Figure 4.4 Analysis of Covariance for Drug Data
The drug data table contains replicated observations. For example, rows 1 and 11 both have Drug = a and x = 11. In modeling fitting, replicated observations can be used to construct a pure error estimate of variation. Another estimate of error can be constructed for unspecified functional forms of covariates, or interactions of nominal effects. These estimates form the basis for a lack of fit test. If the lack of fit error is significant, this indicates that there is some effect in your data not explained by your model.
The covariate, x, accounts for much of the variation in the response previously accounted for by the Drug variable. Thus, even though the model is fit with much less error, the Drug effect is no longer significant. The significance of Drug observed in the main effects model appears to be explained by the covariate.

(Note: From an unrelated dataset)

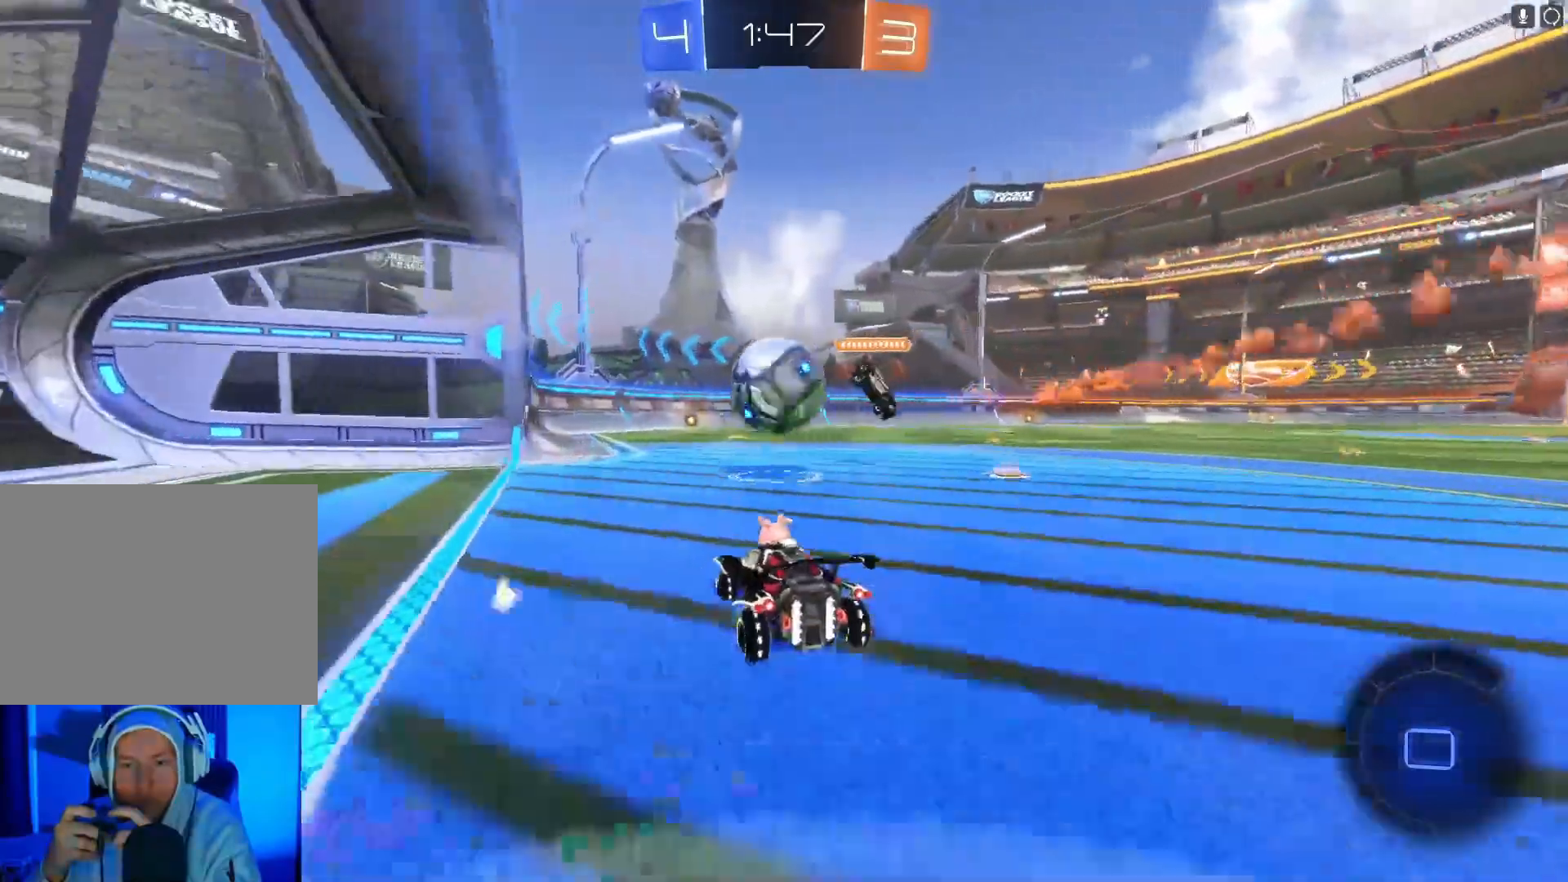
{"buttons": ["R2"], "left_stick": "up", "events": [[67, "left_stick", "up"], [100, "A", "down"], [167, "A", "up"], [233, "A", "down"], [333, "A", "up"]]}
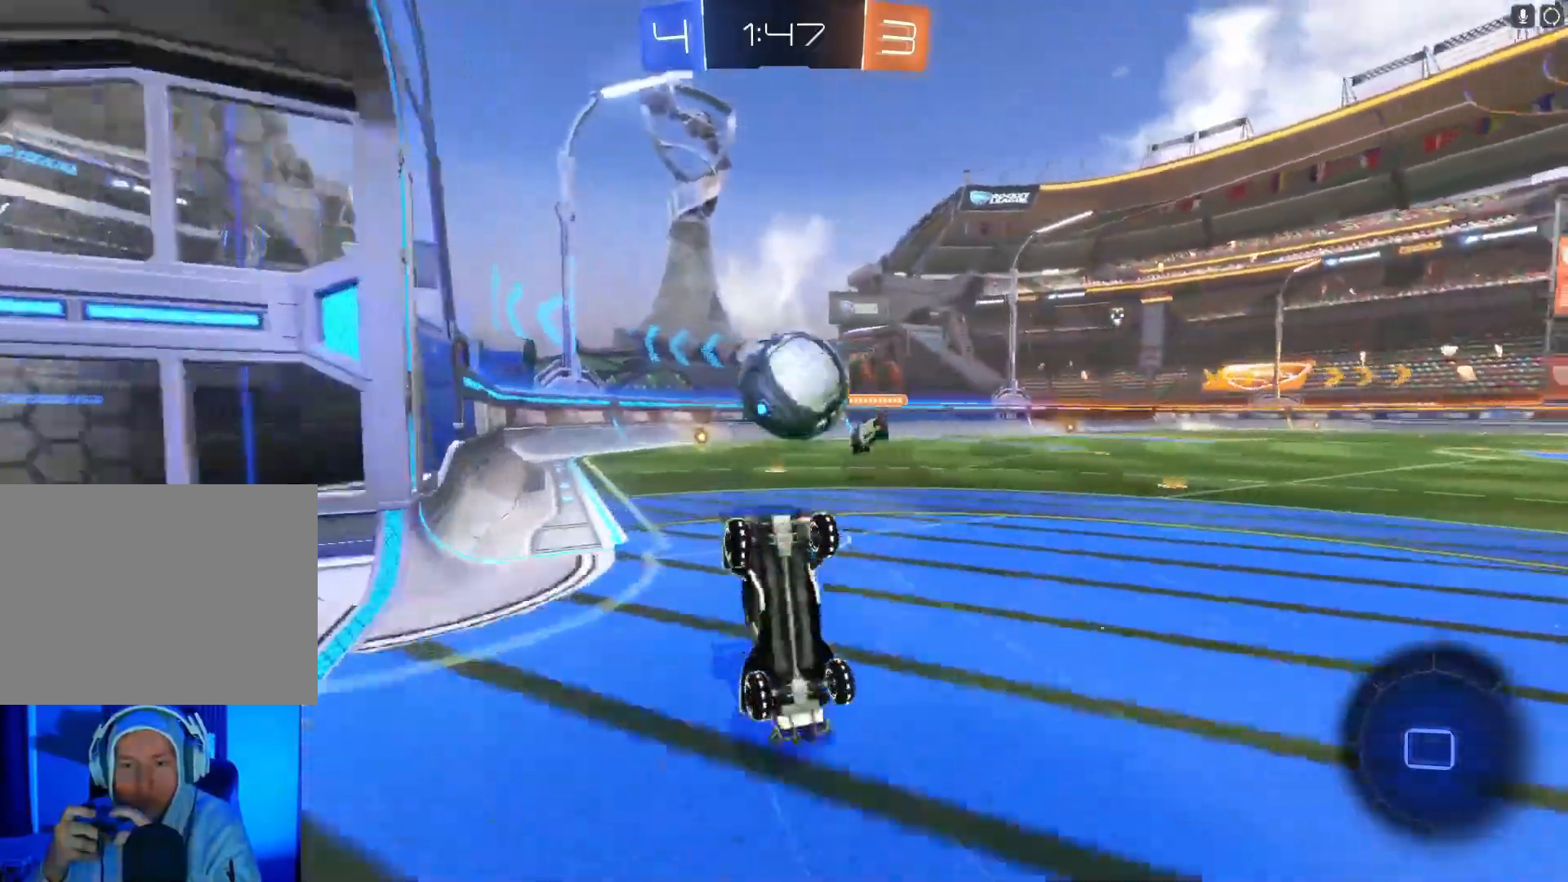
{"buttons": ["R2"], "left_stick": "right", "events": [[100, "left_stick", "center"], [333, "left_stick", "right"]]}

The least squares means in the covariance model differ from the ordinary means. This is because they are adjusted for the effect of x, the covariate, on the response, y. The least squares means are values predicted for each of the three levels of Drug, when the covariate, x, is held at some neutral value. The neutral value is chosen to be the mean of the covariate, which is 10.7333.
-2.696 - 1.185*Drug[a] - 1.0761*Drug[d] + 0.98718*x
-2.696 - 1.185*(1) -1.0761*(0) + 0.98718*(10.7333) = 6.71
-2.696 - 1.185*(0) -1.0761*(1) + 0.98718*(10.7333) = 6.82
-2.696 - 1.185*(-1) -1.0761*(-1) + 0.98718*(10.7333) = 10.16
Figure 4.5 shows a leverage plot for each effect. Because the covariate is significant, the leverage values for Drug are dispersed somewhat from their least squares means.